As the meeting began, the public comment period offered some troubling opinions regarding the questionable condition of buildings under the management of the Saratoga Springs Housing Authority (SSHA.) The SSHA has been a recurring topic with the council in 2012, with the residents at Stonequist Manor coming to the council to alert them to a bedbug infestation that continued to be ignored. A resident of Jefferson Terrace claimed there is mold in the basement which was caused by a sewer backing up that was never cleaned up. She added that she is routinely disturbed by people buying, selling and smoking marijuana and that the police won’t investigate any further. Another woman from Vanderbilt Terrace echoed her sentiments, saying she does not feel safe and that the police are not doing enough to stop drug dealers in her neighborhood.
While Public Safety Commissioner Chris Mathiesen was mum following the comments critical of the police department, he was quick to agree with a frequent commenter who felt the city’s 30 mph speed limit should be reconsidered, and lowered to 25 mph. The city cannot change this, however, as 30 mph is a New York State mandate. The commenter urged the council to advocate nonetheless.
Mayor Johnson took a few minutes to address the Woodlawn Avenue parking garage, mentioning that the recent accident involving a concrete slab falling was the result of human error and not an indictment of the facility’s structural integrity.
Public Works Commissioner Skip Scirocco addressed the matter of the recently-determined pedestrian thoroughfare known as Lena Lane, and brought forth a lease agreement between the city and the two businesses along Lena Lane, Hattie’s Restaurant and The Seven Horse Pub. The restaurants and the city entered into a five-year lease agreement, which was approved by a vote of 4-1. Commissioner Mathiesen said he did not support a five-year lease agreement and suggested they consider a shorter term.
Commissioner John Franck had a minimal agenda heading into Tuesday’s meeting, but offered his suggestion of naming a street or alley in the city after the longtime Accounts Commissioner Donald Connolly. Connolly served in the position Franck currently holds from 1970 to 1981. Among the possibilities for being renamed were: Long Alley, which runs parallel to Broadway; Gardner Lane, which is between Uncommon Grounds and N. Fox Jewelers perpendicular to Broadway; and Huestis Court, between the Holiday Inn and Community Court Motel. Franck acknowledged he’d prefer to change a street with minimal impact on people’s addresses as to avoid confusion.

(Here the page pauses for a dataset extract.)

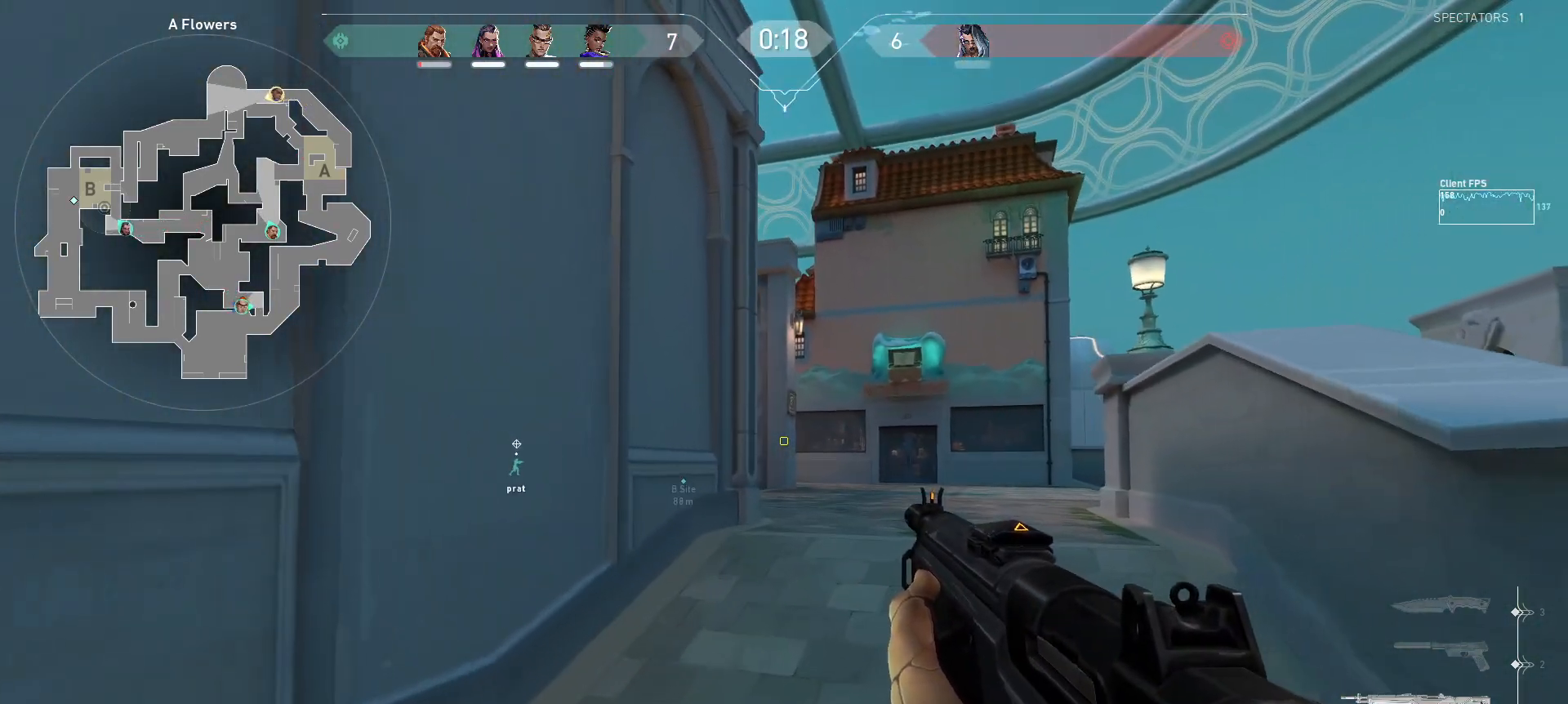
{"keys": [], "mouse": [], "events": [[233, "d", "down"], [400, "d", "up"], [400, "shift", "up"], [400, "w", "up"]]}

The subject of the city’s attempt to change last call was brought up, as Finance Commissioner Michele Madigan said that she “was not surprised, but it would have been nice” to know that the Saratoga County Board of Supervisors intended to vote on the matter earlier this week, and allowed sitting city council members to make presentations supporting their cause. The board voted not to pursue the matter. An earlier ruling by the New York State Liquor Authority determined that a change in the city’s last call hour would require a countywide change. The city council passed the resolution on to the county after they determined it to be the only way to resolve the matter.